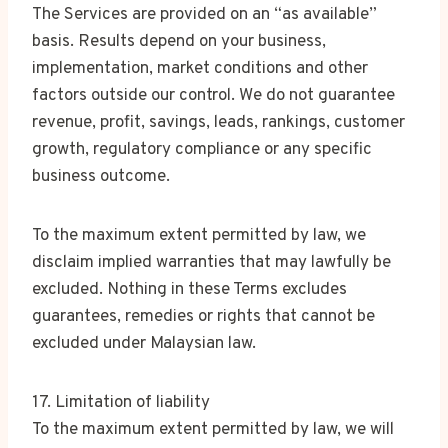
The Services are provided on an “as available”
basis. Results depend on your business,
implementation, market conditions and other
factors outside our control. We do not guarantee
revenue, profit, savings, leads, rankings, customer
growth, regulatory compliance or any specific
business outcome.
To the maximum extent permitted by law, we
disclaim implied warranties that may lawfully be
excluded. Nothing in these Terms excludes
guarantees, remedies or rights that cannot be
excluded under Malaysian law.
17. Limitation of liability
To the maximum extent permitted by law, we will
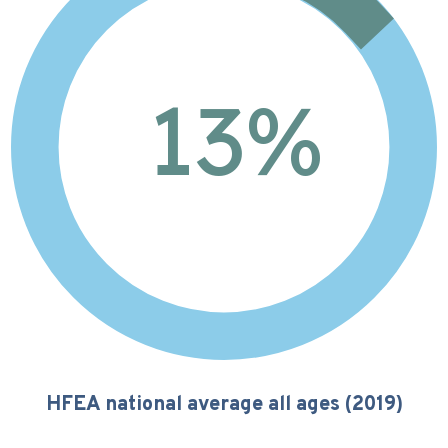
13
%
HFEA national average all ages (2019)
11%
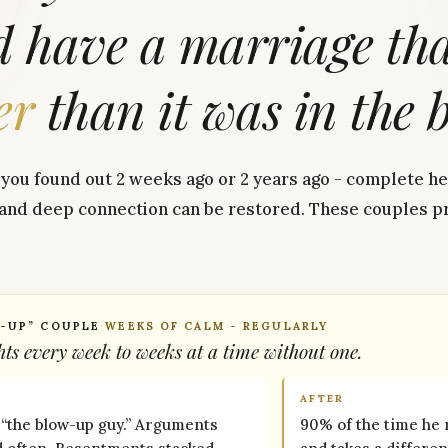
d
have
a
marriage
th
er
than
it
was
in
the
ou found out 2 weeks ago or 2 years ago - complete hea
 and deep connection can be restored. These couples pr
-UP” COUPLE
·
WEEKS OF CALM - REGULARLY
ts every week to weeks at a time without one.
AFTER
 “the blow-up guy.” Arguments
90% of the time he 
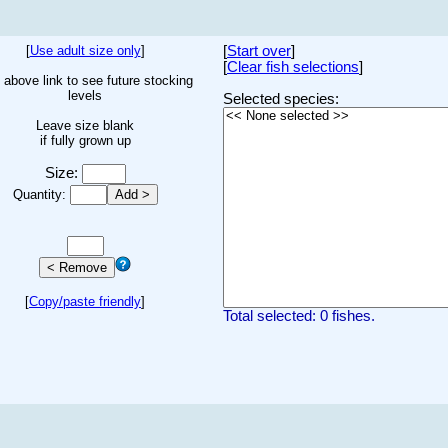
[
Use adult size only
]
[
Start over
]
[
Clear fish selections
]
 above link to see future stocking
levels
Selected species:
Leave size blank
if fully grown up
Size:
Quantity:
[
Copy/paste friendly
]
Total selected: 0 fishes.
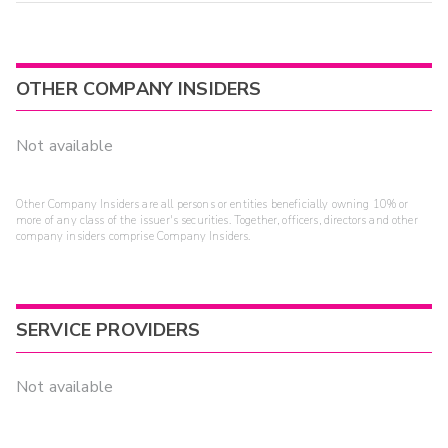
OTHER COMPANY INSIDERS
Not available
Other Company Insiders are all persons or entities beneficially owning 10% or
more of any class of the issuer's securities. Together, officers, directors and other
company insiders comprise Company Insiders.
SERVICE PROVIDERS
Not available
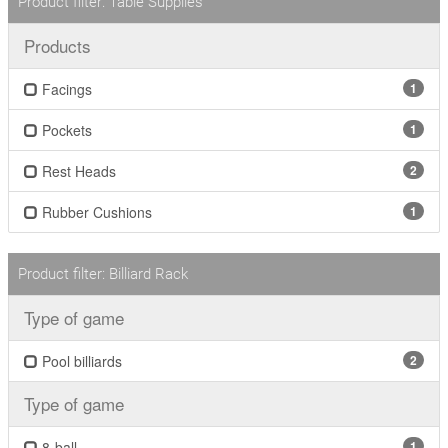
Product filter: Table Supplies
Products
Facings
1
Pockets
1
Rest Heads
2
Rubber Cushions
1
Product filter: Billiard Rack
Type of game
Pool billiards
2
Type of game
8-ball
1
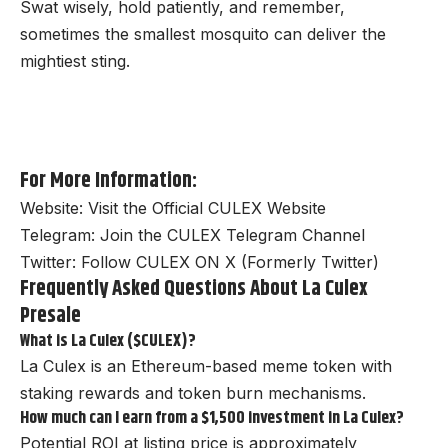
Swat wisely, hold patiently, and remember,
sometimes the smallest mosquito can deliver the
mightiest sting.
For More Information:
Website:
Visit the Official CULEX Website
Telegram:
Join the CULEX Telegram Channel
Twitter:
Follow CULEX ON X (Formerly Twitter)
Frequently Asked Questions About La Culex
Presale
What is La Culex ($CULEX)?
La Culex is an Ethereum-based meme token with
staking rewards and token burn mechanisms.
How much can I earn from a $1,500 investment in La Culex?
Potential ROI at listing price is approximately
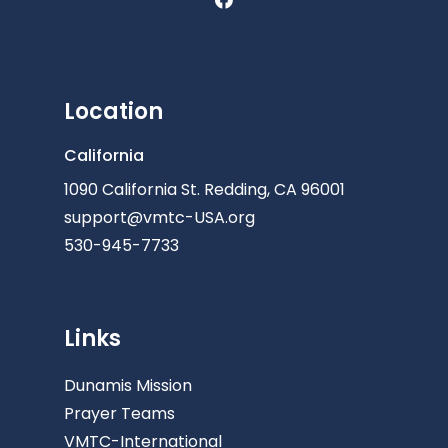
Location
California
1090 California St. Redding, CA 96001
support@vmtc-USA.org
530-945-7733
Links
Dunamis Mission
Prayer Teams
VMTC-International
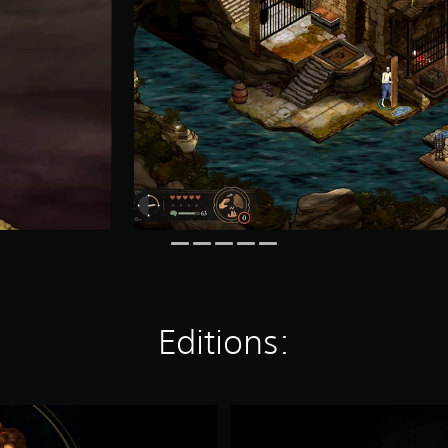
Editions:
S
p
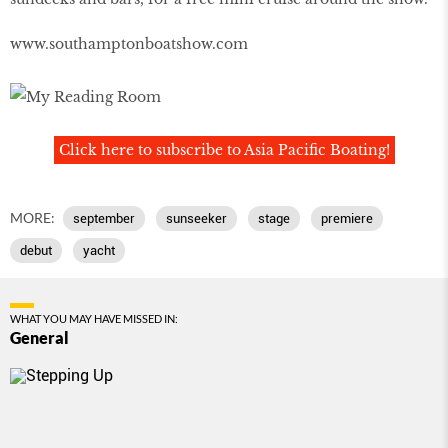
www.southamptonboatshow.com
Click here to subscribe to Asia Pacific Boating!
MORE:
september
sunseeker
stage
premiere
debut
yacht
WHAT YOU MAY HAVE MISSED IN:
General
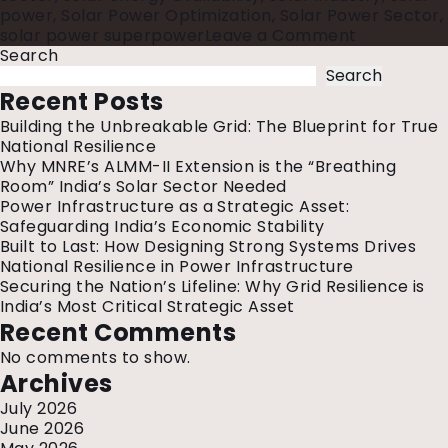
power
,
Solar Power Optimization
,
Solar Power Sector
,
on
solar power superpower
Leave a Comment
Indian
Search
Solar
Search
Power
Recent Posts
Sector
Building the Unbreakable Grid: The Blueprint for True
National Resilience
Why MNRE’s ALMM-II Extension is the “Breathing
Room” India’s Solar Sector Needed
Power Infrastructure as a Strategic Asset:
Safeguarding India’s Economic Stability
Built to Last: How Designing Strong Systems Drives
National Resilience in Power Infrastructure
Securing the Nation’s Lifeline: Why Grid Resilience is
India’s Most Critical Strategic Asset
Recent Comments
No comments to show.
Archives
July 2026
June 2026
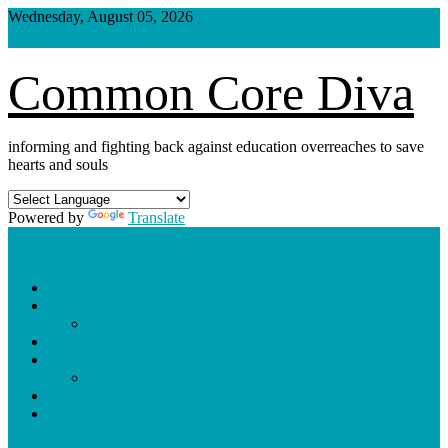
Skip
Wednesday, August 05, 2026
to
content
Common Core Diva
informing and fighting back against education overreaches to save
hearts and souls
Powered by
Translate
Shop
Weekly Blog Schedule
Archives
Podcasts
Videos
Shorts
Donate
About
site mode button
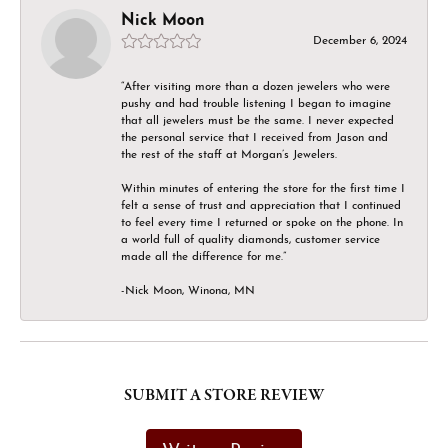
Nick Moon
December 6, 2024
“After visiting more than a dozen jewelers who were
pushy and had trouble listening I began to imagine
that all jewelers must be the same. I never expected
the personal service that I received from Jason and
the rest of the staff at Morgan’s Jewelers.
Within minutes of entering the store for the first time I
felt a sense of trust and appreciation that I continued
to feel every time I returned or spoke on the phone. In
a world full of quality diamonds, customer service
made all the difference for me.”
-Nick Moon, Winona, MN
SUBMIT A STORE REVIEW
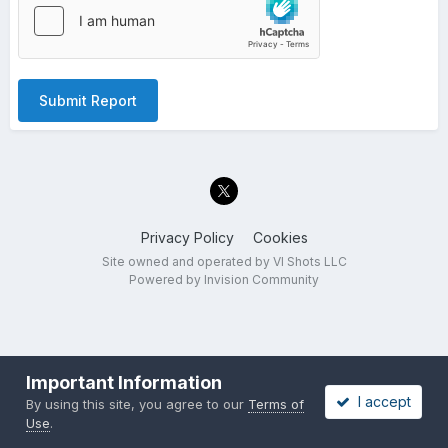
Submit Report
Privacy Policy
Cookies
Site owned and operated by VI Shots LLC
Powered by Invision Community
Important Information
I accept
By using this site, you agree to our
Terms of
Use
.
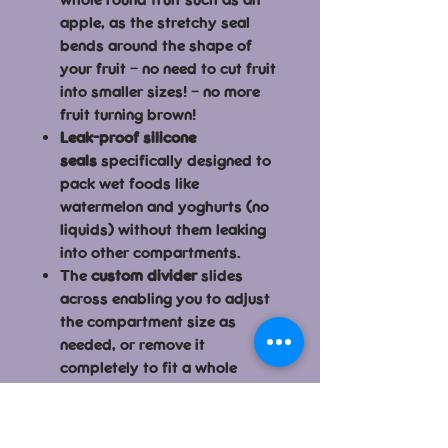
apple, as the stretchy seal
bends around the shape of
your fruit – no need to cut fruit
into smaller sizes! – no more
fruit turning brown!
Leak-proof silicone
seals
specifically designed to
pack wet foods like
watermelon and yoghurts (no
liquids) without them leaking
into other compartments.
The
custom divider
slides
across enabling you to adjust
the compartment size as
needed, or remove it
completely to fit a whole
banana or wrap.
Easy to clean because the
silicone
seals are removable
–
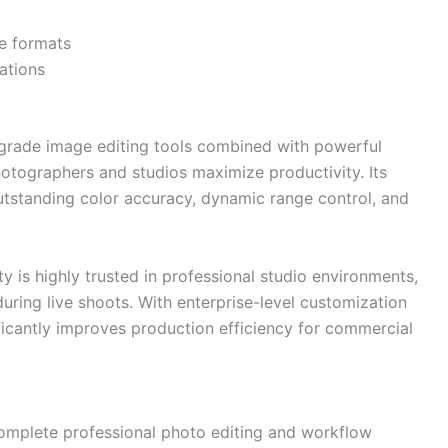
le formats
ations
-grade image editing tools combined with powerful
tographers and studios maximize productivity. Its
tstanding color accuracy, dynamic range control, and
y is highly trusted in professional studio environments,
uring live shoots. With enterprise-level customization
icantly improves production efficiency for commercial
omplete professional photo editing and workflow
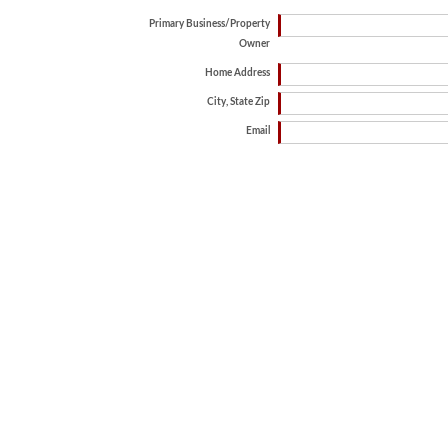
Primary Business/Property
Owner
Home Address
City, State Zip
Email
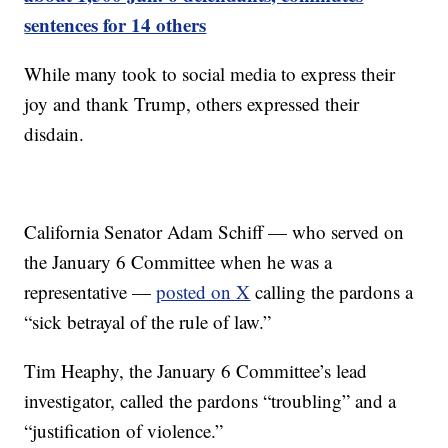
sentences for 14 others
While many took to social media to express their
joy and thank Trump, others expressed their
disdain.
California Senator Adam Schiff — who served on
the January 6 Committee when he was a
representative —
posted on X
calling the pardons a
“sick betrayal of the rule of law.”
Tim Heaphy, the January 6 Committee’s lead
investigator, called the pardons “troubling” and a
“justification of violence.”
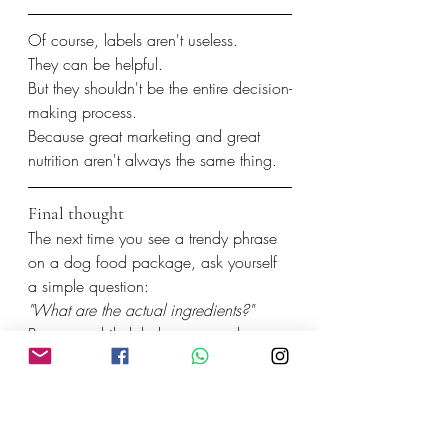
Of course, labels aren't useless.
They can be helpful.
But they shouldn't be the entire decision-
making process.
Because great marketing and great 
nutrition aren't always the same thing.
Final thought
The next time you see a trendy phrase 
on a dog food package, ask yourself 
a simple question:
"What are the actual ingredients?"
Because while labels come and go, 
real nutrition never goes out of style.
And sometimes, the healthiest choice is 
the one that's easiest to understand.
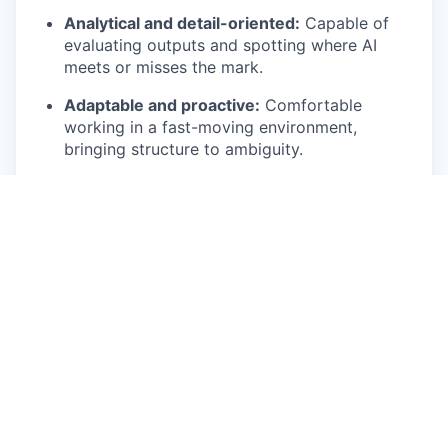
Analytical and detail-oriented:
Capable of
evaluating outputs and spotting where AI
meets or misses the mark.
Adaptable and proactive:
Comfortable
working in a fast-moving environment,
bringing structure to ambiguity.
What’s In It For You
Global collaboration:
Partner with teams and
clients across Europe, APAC, and North
America.
Competitive package:
Comprehensive salary,
benefits, and tools for success.
Meaningful work:
Your efforts shape how
thousands of lawyers use AI daily.
In-person environment:
San Francisco office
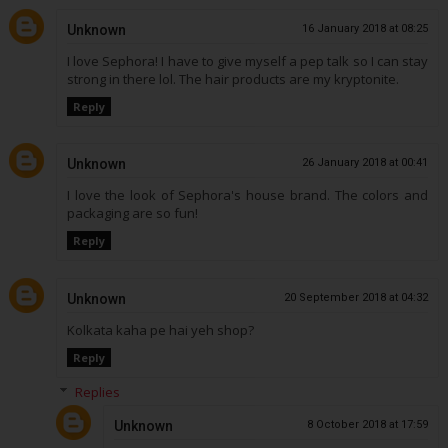
Unknown
16 January 2018 at 08:25
I love Sephora! I have to give myself a pep talk so I can stay
strong in there lol. The hair products are my kryptonite.
Reply
Unknown
26 January 2018 at 00:41
I love the look of Sephora's house brand. The colors and
packaging are so fun!
Reply
Unknown
20 September 2018 at 04:32
Kolkata kaha pe hai yeh shop?
Reply
Replies
Unknown
8 October 2018 at 17:59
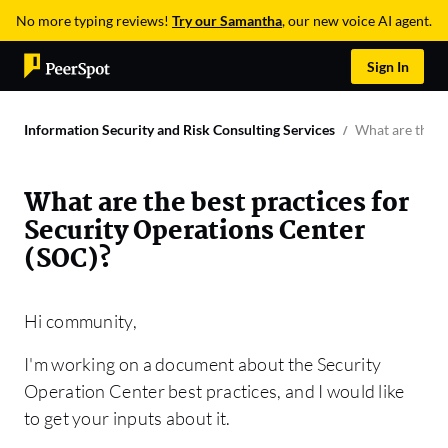
No more typing reviews!
Try our Samantha
, our new voice AI agent.
Sign In
Information Security and Risk Consulting Services
What are the b
What are the best practices for
Security Operations Center
(SOC)?
Hi community,
I'm working on a document about the Security
Operation Center best practices, and I would like
to get your inputs about it.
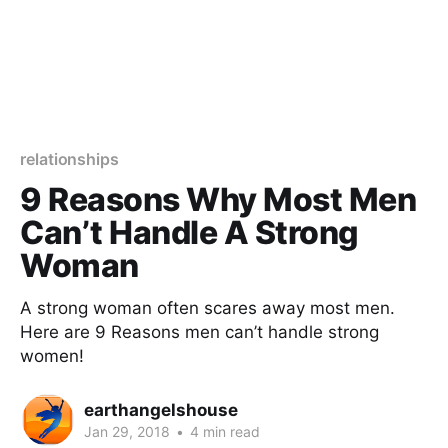
relationships
9 Reasons Why Most Men
Can’t Handle A Strong
Woman
A strong woman often scares away most men.
Here are 9 Reasons men can’t handle strong
women!
earthangelshouse
Jan 29, 2018
•
4 min read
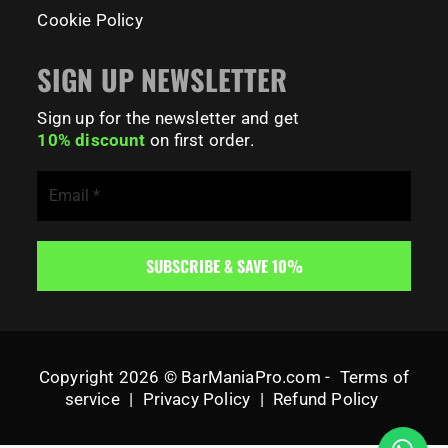
Cookie Policy
SIGN UP NEWSLETTER
Sign up for the newsletter and get
10% discount
on first order.
Copyright 2026 © BarManiaPro.com -
Terms of
service
|
Privacy Policy
|
Refund Policy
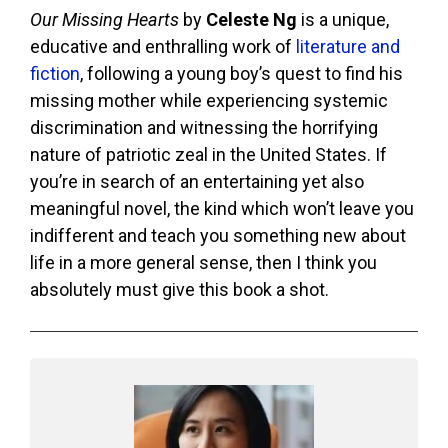
Our Missing Hearts
by
Celeste Ng
is a unique,
educative and enthralling work of
literature and
fiction
, following a young boy’s quest to find his
missing mother while experiencing systemic
discrimination and witnessing the horrifying
nature of patriotic zeal in the United States. If
you’re in search of an entertaining yet also
meaningful novel, the kind which won’t leave you
indifferent and teach you something new about
life in a more general sense, then I think you
absolutely must give this book a shot.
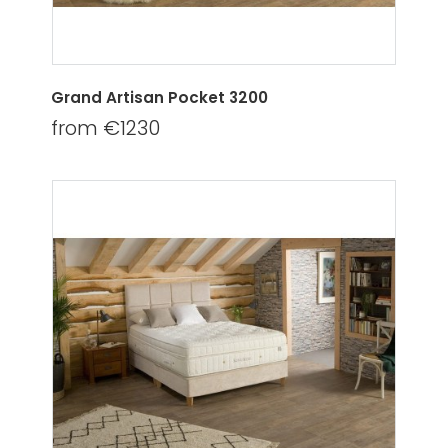
Grand Artisan Pocket 3200
from €1230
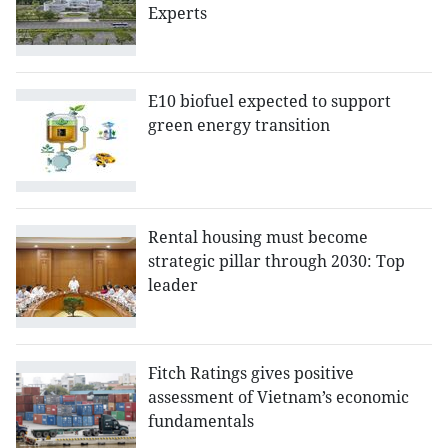
Experts
E10 biofuel expected to support
green energy transition
Rental housing must become
strategic pillar through 2030: Top
leader
Fitch Ratings gives positive
assessment of Vietnam’s economic
fundamentals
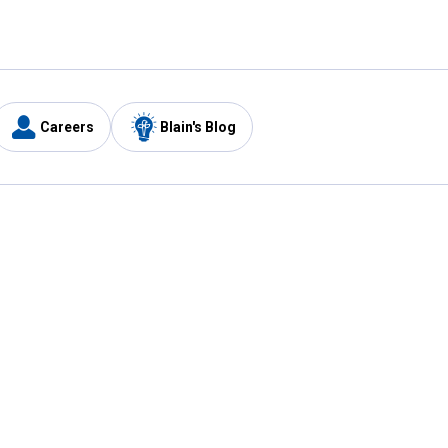
Careers
Blain's Blog
y
Customer Care
1-800-210-2370
Email Us
Submit Feedback
FAQ
's
Best Price Promise
Coupons
Tax Exempt Application
ercard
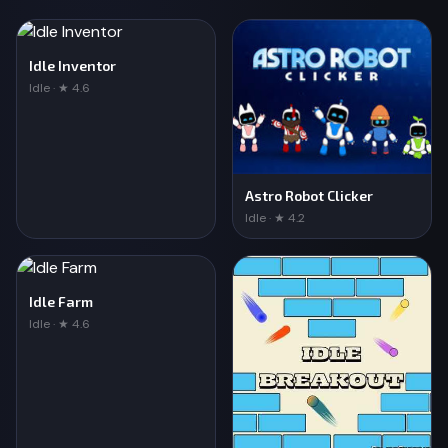
Idle Inventor
Idle · ★ 4.6
Astro Robot Clicker
Idle · ★ 4.2
Idle Farm
Idle · ★ 4.6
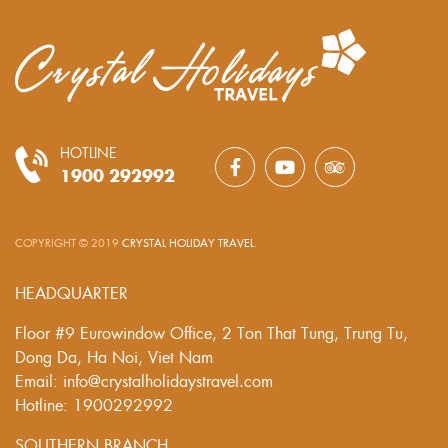
HOTLINE
1900 292992
COPYRIGHT © 2019
CRYSTAL HOLIDAY TRAVEL
.
HEADQUARTER
Floor #9 Eurowindow Office, 2 Ton That Tung, Trung Tu,
Dong Da, Ha Noi, Viet Nam
Email: info@crystalholidaystravel.com
Hotline: 1900292992
SOUTHERN BRANCH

WHAT YOU SHOULD DO
Among the entries above, find the line with "fruit turning brown!" and repeat exactly from there through the line with "16 January 2018 at 08:25", leaving out the pictures.

ANSWER TO THIS EXERCISE
fruit turning brown!
Leak-proof silicone
seals
specifically designed to
pack wet foods like
watermelon and yoghurts (no
liquids) without them leaking
into other compartments.
The
custom divider
slides
across enabling you to adjust
the compartment size as
needed, or remove it
completely to fit a whole
banana or wrap.
Easy to clean because the
silicone
seals are removable
–
le formats
ations
-grade image editing tools combined with powerful
tographers and studios maximize productivity. Its
tstanding color accuracy, dynamic range control, and
y is highly trusted in professional studio environments,
uring live shoots. With enterprise-level customization
icantly improves production efficiency for commercial
omplete professional photo editing and workflow
Primary Business/Property
Owner
Home Address
City, State Zip
Email
sentences for 14 others
While many took to social media to express their
joy and thank Trump, others expressed their
disdain.
California Senator Adam Schiff — who served on
the January 6 Committee when he was a
representative —
posted on X
calling the pardons a
“sick betrayal of the rule of law.”
Tim Heaphy, the January 6 Committee’s lead
investigator, called the pardons “troubling” and a
“justification of violence.”
Of course, labels aren't useless.
They can be helpful.
But they shouldn't be the entire decision-
making process.
Because great marketing and great 
nutrition aren't always the same thing.
Final thought
The next time you see a trendy phrase 
on a dog food package, ask yourself 
a simple question:
"What are the actual ingredients?"
Because while labels come and go, 
real nutrition never goes out of style.
And sometimes, the healthiest choice is 
the one that's easiest to understand.
Analytical and detail-oriented:
Capable of
evaluating outputs and spotting where AI
meets or misses the mark.
Adaptable and proactive:
Comfortable
working in a fast-moving environment,
bringing structure to ambiguity.
What’s In It For You
Global collaboration:
Partner with teams and
clients across Europe, APAC, and North
America.
Competitive package:
Comprehensive salary,
benefits, and tools for success.
Meaningful work:
Your efforts shape how
thousands of lawyers use AI daily.
In-person environment:
San Francisco office
Unknown
16 January 2018 at 08:25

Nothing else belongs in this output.